=== Records from a data source ===

■ ■ ■ ■

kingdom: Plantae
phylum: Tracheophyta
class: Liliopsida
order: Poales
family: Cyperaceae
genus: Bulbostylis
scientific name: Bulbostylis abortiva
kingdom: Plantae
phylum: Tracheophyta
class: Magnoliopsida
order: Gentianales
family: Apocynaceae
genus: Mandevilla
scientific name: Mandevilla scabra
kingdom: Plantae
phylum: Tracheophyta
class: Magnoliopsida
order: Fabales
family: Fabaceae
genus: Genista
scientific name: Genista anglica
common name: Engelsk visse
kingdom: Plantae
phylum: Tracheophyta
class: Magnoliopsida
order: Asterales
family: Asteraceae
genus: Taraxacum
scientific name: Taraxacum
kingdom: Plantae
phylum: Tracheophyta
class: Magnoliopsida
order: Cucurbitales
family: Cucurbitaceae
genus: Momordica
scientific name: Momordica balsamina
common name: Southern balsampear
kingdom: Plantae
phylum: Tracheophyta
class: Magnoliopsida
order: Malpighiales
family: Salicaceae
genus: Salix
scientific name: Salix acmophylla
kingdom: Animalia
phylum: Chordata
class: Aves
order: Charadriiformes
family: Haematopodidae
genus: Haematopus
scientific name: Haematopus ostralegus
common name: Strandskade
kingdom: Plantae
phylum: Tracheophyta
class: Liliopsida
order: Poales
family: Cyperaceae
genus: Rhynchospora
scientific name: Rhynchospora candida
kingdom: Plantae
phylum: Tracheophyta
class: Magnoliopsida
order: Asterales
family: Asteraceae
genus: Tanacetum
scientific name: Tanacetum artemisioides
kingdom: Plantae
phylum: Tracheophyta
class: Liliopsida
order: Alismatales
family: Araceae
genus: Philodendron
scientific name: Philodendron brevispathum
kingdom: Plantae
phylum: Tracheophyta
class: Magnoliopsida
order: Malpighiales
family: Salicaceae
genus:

■ ■ ■ ■

Copy the data above, swapping each "scientific name" for "species" and leaving everything else the same.

kingdom: Plantae
phylum: Tracheophyta
class: Liliopsida
order: Poales
family: Cyperaceae
genus: Bulbostylis
species: Bulbostylis abortiva
kingdom: Plantae
phylum: Tracheophyta
class: Magnoliopsida
order: Gentianales
family: Apocynaceae
genus: Mandevilla
species: Mandevilla scabra
kingdom: Plantae
phylum: Tracheophyta
class: Magnoliopsida
order: Fabales
family: Fabaceae
genus: Genista
species: Genista anglica
common name: Engelsk visse
kingdom: Plantae
phylum: Tracheophyta
class: Magnoliopsida
order: Asterales
family: Asteraceae
genus: Taraxacum
species: Taraxacum
kingdom: Plantae
phylum: Tracheophyta
class: Magnoliopsida
order: Cucurbitales
family: Cucurbitaceae
genus: Momordica
species: Momordica balsamina
common name: Southern balsampear
kingdom: Plantae
phylum: Tracheophyta
class: Magnoliopsida
order: Malpighiales
family: Salicaceae
genus: Salix
species: Salix acmophylla
kingdom: Animalia
phylum: Chordata
class: Aves
order: Charadriiformes
family: Haematopodidae
genus: Haematopus
species: Haematopus ostralegus
common name: Strandskade
kingdom: Plantae
phylum: Tracheophyta
class: Liliopsida
order: Poales
family: Cyperaceae
genus: Rhynchospora
species: Rhynchospora candida
kingdom: Plantae
phylum: Tracheophyta
class: Magnoliopsida
order: Asterales
family: Asteraceae
genus: Tanacetum
species: Tanacetum artemisioides
kingdom: Plantae
phylum: Tracheophyta
class: Liliopsida
order: Alismatales
family: Araceae
genus: Philodendron
species: Philodendron brevispathum
kingdom: Plantae
phylum: Tracheophyta
class: Magnoliopsida
order: Malpighiales
family: Salicaceae
genus:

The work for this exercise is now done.